J’ai fini par me remettre d’Alice. On est une espèce adaptable. A partir du moment où on comprend qu’on n’est pas disposé à aimer qu’une seule personne dans notre vie, et qu’on sera aimé de nouveau, tout s’arrange.
Je ne dis pas que ça a été facile, hein, loin de là…
J’ai été le genre de mec à m’apitoyer sur mon sort, à n’avoir qu’un seul et même sujet de conversation, à saouler tout le monde, à tout ramener à mon histoire d’amour.
Il faut dire que, pour ma défense, Alice faisait partie de mon quotidien, c’était la femme de ma vie ! Jamais je n’avais imaginé jusqu’alors que je puisse vivre une histoire d’amour avec une autre femme…
C’est pour cela que je l’ai attendue. Je ne pouvais admettre qu’elle était partie. Elle allait revenir, il n’y avait aucun doute.
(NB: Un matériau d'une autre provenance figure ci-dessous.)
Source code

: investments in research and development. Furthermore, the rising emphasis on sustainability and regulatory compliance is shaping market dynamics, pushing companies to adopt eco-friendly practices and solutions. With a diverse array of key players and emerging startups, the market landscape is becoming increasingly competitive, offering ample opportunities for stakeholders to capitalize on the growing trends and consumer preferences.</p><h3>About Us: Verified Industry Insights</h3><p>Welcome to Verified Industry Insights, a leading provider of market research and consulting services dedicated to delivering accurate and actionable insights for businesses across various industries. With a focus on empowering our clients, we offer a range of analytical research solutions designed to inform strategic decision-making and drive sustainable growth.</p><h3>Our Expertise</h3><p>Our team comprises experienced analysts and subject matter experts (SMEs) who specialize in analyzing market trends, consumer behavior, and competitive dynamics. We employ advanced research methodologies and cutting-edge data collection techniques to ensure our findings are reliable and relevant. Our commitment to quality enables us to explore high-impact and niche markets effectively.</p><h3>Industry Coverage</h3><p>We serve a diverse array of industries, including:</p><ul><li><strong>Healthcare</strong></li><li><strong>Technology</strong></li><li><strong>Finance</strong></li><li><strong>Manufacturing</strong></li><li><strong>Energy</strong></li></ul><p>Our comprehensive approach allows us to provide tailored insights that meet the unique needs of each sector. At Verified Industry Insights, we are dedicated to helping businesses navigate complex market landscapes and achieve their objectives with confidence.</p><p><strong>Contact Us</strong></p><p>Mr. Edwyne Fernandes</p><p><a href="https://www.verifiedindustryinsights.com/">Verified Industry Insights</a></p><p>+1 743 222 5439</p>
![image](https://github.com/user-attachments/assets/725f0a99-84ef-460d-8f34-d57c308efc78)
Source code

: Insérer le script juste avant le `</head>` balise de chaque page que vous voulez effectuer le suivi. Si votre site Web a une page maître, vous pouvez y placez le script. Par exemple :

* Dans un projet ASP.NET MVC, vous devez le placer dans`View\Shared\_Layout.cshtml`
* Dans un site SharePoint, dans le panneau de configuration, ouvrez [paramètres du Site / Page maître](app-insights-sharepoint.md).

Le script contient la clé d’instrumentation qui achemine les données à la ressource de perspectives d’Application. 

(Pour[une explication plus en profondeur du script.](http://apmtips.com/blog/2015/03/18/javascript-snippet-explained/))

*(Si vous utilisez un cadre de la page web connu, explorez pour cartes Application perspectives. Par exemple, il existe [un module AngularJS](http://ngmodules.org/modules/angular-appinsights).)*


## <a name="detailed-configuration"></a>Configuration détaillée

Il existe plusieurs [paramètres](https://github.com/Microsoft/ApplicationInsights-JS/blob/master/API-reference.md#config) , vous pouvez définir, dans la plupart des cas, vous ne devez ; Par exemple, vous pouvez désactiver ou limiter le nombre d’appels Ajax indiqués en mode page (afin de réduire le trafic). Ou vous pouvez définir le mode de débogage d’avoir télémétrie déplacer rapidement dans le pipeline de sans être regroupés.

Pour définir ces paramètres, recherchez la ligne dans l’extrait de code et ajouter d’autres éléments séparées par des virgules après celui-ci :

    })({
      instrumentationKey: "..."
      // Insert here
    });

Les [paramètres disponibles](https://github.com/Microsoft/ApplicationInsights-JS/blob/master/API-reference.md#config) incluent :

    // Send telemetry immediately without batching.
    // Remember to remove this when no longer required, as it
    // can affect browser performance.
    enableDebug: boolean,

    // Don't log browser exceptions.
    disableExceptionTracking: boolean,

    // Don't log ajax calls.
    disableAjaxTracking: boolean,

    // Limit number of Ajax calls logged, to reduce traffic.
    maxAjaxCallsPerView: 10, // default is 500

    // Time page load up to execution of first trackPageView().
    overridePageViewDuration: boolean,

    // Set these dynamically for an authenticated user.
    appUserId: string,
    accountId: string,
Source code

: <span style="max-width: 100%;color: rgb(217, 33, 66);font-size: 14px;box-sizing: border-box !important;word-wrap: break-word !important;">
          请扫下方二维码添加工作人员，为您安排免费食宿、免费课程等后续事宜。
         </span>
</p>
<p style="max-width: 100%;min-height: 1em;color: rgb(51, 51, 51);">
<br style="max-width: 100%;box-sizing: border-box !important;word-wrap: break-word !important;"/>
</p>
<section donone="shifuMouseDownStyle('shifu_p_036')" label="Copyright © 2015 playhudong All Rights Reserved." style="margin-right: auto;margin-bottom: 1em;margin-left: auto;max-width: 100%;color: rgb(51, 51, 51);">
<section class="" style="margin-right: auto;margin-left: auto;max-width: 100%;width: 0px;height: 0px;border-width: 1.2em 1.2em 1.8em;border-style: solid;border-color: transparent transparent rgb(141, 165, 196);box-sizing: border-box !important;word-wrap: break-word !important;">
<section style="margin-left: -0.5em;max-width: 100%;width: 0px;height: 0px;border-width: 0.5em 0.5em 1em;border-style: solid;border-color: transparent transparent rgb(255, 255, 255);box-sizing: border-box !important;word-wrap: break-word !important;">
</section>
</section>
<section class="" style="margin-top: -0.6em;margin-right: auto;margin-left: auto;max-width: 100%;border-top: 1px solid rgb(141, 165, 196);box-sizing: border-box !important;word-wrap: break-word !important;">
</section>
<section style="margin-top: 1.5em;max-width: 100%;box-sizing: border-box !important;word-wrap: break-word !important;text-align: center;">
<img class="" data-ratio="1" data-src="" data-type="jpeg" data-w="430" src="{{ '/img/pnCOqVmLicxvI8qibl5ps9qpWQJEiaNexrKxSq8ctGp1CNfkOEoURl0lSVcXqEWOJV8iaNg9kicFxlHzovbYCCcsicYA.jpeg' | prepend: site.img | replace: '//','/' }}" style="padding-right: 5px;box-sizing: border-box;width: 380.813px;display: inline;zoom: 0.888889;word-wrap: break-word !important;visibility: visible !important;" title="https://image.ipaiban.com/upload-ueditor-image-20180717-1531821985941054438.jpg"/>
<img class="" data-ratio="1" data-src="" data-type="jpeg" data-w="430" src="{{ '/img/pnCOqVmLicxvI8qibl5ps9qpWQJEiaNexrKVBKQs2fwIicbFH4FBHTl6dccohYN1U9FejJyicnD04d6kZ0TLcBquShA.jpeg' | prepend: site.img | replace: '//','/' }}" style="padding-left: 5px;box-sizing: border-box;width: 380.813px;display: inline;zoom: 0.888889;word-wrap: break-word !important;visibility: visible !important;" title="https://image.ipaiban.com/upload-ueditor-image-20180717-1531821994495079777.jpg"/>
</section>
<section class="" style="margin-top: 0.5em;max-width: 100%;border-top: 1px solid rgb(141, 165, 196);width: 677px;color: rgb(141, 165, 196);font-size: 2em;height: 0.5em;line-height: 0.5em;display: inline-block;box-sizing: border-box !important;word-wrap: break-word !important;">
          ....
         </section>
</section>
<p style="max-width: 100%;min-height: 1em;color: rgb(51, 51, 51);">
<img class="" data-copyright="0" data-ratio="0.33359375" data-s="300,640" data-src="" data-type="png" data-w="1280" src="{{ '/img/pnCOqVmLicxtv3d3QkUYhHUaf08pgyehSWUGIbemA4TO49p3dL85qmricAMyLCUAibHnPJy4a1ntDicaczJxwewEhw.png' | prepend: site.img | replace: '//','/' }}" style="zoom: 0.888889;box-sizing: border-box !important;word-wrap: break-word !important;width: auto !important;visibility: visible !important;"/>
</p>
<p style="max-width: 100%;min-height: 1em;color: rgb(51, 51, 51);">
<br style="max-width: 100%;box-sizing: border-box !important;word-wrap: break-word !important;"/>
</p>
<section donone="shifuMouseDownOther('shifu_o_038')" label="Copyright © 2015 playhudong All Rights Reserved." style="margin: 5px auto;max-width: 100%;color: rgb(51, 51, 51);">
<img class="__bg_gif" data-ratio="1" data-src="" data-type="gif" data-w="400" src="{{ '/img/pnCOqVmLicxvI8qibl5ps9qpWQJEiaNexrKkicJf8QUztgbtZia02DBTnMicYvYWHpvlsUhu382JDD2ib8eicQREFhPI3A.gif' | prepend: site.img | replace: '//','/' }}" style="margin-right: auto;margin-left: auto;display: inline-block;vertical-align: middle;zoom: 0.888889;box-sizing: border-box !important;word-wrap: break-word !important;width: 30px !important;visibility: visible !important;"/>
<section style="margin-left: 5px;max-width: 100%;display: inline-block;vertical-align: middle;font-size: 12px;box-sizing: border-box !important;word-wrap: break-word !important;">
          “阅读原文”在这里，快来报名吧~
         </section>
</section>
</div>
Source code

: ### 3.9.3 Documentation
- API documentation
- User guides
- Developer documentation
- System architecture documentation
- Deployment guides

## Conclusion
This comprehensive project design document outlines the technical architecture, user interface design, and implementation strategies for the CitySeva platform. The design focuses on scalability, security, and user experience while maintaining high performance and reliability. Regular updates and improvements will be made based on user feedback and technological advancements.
Je me surprenais parfois à espérer qu’elle fût morte afin de ne plus avoir à vivre avec l’espoir d’un éventuel retour…
Aujourd’hui encore, il m’arrive de penser qu’elle reviendra. Quand on sonne à ma porte et que je n’attends personne. Je me dis : et si c’était elle ? Je lui dirai sans doute d’aller se faire voir…
La série Dawson m’a aidé à y voir plus clair. Vous savez cette série avec ce fan inconditionnel de Spielberg qui rêve de devenir réalisateur ? Dawson est insupportable comme type. Il se prend trop la tête et il ne comprend pas que sa pote Joey ne se définit pas qu’à travers lui.
Et ça, ça a été une révélation pour moi ! Comprendre que je ne dépendais pas d’Alice et que je pouvais me soustraire de nos souvenirs… Elle n’était alors plus qu’un fantôme qui avait certes contribué à me façonner, mais qui n’était désormais plus que cet amour d’adolescent qui se mourait inexorablement…
J’ai d’abord regardé la série à la télévision, puis j’ai acheté les DVD en import. En douce, comme on achète du porno en ligne. Une jeune femme avec qui j’avais sympathisé et qui avait tendance à tout intellectualiser et à porter un jugement non réfléchi à l’emporte-pièce, remarquant ma collection de DVD de Dawson, me regarda avec mépris, ne comprenant pas comment je pouvais visionner cette série débile pour adolescents. Quand on a 20 ans, c’est un peu compliqué de justifier son attachement à Dawson. N’assumant, pas, je lui ai dit qu’ils m’avaient été offerts, puis, remarquant qu’ils étaient importés, elle leva les yeux au ciel et me dit que tant qu’à ramener un souvenir des Etats-Unis, autant ramener un foutu jean !
L’incident clôt, nous avons couché ensemble, puis un mois après, avons convenu que nous n’étions faits ni pour être amants, ni pour être amis. Enfin, c’est surtout elle qui en a convenu, j’étais trop content de faire l’amour pour me soucier si nous étions faits l’un pour l’autre…
J’ai regardé Dawson jusqu’au bout, j’ai été heureux du choix de Joey, et me suis dit qu’il était temps que je tourne la page. J’ai donc fait le point avec moi-même et ai réfléchi mon existence indépendamment d’Alice qui avait pourtant tellement contribué à faire ce que j’étais devenu.
J’ai fini par jeter les DVD de Dawson, j’avais peur de les revendre, j’aurais été trop embarrassé… C’est difficile d’assumer une telle passion, même si elle n’est que passagère. C’est mieux de dire aux gens qu’on est fan de Twin Peaks que de Dawson… C’est dommage, je vous l’accorde…
Après avoir jeté les coffrets DVD, j’avais un gros trou dans mon étagère. J’ai réfléchi, me suis demandé ce qui pourrait le plus impressionner les gens, l’intégrale de Rocky ou bien des romans de Dickens ? J’ai choisi Stallone. Parce qu’il était temps que je fasse mes choix en fonction de moi, et pas en fonction de ce que les gens pourraient éventuellement penser.